• _EXERCISE_
Filter the entries below, keeping every line that has the word "votre".

• _EXERCISE INPUTS_
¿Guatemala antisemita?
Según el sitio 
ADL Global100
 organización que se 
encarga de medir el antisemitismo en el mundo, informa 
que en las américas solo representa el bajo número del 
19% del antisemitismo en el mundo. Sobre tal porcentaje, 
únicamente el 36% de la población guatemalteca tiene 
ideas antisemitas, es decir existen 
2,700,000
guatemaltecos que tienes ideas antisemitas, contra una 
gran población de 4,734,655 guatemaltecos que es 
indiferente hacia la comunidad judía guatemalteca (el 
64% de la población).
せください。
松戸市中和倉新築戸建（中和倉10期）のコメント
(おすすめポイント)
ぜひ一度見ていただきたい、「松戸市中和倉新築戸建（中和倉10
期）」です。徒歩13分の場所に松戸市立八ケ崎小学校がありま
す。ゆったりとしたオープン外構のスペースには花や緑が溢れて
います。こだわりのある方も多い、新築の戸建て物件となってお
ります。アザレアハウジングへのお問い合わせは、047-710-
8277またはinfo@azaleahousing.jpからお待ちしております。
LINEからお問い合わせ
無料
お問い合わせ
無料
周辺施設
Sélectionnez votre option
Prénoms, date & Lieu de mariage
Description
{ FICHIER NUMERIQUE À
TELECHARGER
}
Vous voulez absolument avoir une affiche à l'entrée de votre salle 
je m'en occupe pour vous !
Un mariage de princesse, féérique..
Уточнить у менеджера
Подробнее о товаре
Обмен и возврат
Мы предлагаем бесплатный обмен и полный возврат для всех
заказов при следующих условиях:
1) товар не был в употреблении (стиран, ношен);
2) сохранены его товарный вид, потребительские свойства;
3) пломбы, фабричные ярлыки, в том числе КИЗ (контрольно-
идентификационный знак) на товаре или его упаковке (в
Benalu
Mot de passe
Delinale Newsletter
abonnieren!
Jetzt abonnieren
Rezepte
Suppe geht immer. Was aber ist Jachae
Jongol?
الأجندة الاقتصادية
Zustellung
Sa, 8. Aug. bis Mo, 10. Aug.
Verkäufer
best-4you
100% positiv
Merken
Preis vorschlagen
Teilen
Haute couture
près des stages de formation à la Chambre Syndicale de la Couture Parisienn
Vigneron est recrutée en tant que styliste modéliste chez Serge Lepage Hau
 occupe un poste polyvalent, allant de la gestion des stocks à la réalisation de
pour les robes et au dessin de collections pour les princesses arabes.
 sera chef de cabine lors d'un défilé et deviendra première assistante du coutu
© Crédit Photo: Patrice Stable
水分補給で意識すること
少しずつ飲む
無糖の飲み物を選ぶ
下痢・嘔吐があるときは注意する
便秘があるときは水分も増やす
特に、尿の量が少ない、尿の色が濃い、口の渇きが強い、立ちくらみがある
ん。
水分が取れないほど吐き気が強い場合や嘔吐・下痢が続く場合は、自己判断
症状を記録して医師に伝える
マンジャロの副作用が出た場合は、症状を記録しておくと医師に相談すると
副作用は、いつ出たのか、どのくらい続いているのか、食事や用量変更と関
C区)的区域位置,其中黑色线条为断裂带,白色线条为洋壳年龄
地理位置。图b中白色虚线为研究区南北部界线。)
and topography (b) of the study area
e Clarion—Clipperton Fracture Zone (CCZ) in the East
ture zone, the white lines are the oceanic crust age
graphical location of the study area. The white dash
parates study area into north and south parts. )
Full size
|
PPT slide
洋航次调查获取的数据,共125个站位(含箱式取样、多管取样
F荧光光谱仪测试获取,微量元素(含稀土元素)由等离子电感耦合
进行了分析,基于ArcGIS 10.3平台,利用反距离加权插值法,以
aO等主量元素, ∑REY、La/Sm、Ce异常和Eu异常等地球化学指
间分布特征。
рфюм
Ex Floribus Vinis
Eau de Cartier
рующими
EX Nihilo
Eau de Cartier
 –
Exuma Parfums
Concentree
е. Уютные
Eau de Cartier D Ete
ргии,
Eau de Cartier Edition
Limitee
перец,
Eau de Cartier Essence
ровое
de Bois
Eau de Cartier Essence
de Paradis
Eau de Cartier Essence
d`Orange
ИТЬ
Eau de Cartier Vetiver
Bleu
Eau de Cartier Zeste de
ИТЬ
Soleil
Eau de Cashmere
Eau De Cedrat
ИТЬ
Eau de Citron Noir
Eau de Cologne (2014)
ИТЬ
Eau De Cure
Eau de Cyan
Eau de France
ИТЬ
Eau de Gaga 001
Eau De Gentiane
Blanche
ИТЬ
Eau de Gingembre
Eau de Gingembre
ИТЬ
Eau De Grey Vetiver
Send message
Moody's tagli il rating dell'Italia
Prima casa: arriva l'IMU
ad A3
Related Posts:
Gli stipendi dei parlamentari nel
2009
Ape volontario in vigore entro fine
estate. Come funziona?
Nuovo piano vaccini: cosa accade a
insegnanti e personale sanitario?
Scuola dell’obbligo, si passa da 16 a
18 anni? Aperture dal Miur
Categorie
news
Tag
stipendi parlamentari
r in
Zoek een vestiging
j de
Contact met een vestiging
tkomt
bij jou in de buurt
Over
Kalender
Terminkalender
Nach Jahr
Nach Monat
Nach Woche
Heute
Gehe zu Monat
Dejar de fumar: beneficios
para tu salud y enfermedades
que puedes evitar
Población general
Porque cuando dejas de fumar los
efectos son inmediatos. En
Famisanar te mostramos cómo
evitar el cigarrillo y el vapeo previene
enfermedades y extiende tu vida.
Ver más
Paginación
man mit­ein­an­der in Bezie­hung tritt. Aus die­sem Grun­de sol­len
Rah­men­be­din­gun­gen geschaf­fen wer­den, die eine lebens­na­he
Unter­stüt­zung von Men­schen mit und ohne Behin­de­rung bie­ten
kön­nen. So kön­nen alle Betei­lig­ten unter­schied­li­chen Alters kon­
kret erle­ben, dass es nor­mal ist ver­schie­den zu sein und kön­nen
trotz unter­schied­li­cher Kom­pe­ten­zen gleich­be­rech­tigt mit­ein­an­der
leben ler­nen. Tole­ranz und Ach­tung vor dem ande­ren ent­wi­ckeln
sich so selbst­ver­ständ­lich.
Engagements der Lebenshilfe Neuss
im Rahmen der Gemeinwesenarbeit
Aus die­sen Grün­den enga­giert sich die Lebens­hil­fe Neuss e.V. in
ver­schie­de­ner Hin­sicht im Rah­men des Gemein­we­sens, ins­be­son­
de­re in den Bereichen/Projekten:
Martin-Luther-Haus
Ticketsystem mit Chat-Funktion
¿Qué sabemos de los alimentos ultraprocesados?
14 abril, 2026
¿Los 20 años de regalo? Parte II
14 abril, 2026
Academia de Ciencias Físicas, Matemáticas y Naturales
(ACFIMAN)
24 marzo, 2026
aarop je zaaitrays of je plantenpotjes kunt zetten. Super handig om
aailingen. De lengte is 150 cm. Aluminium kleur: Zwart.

• _THE COMPLETED TASK_
Sélectionnez votre option
Vous voulez absolument avoir une affiche à l'entrée de votre salle 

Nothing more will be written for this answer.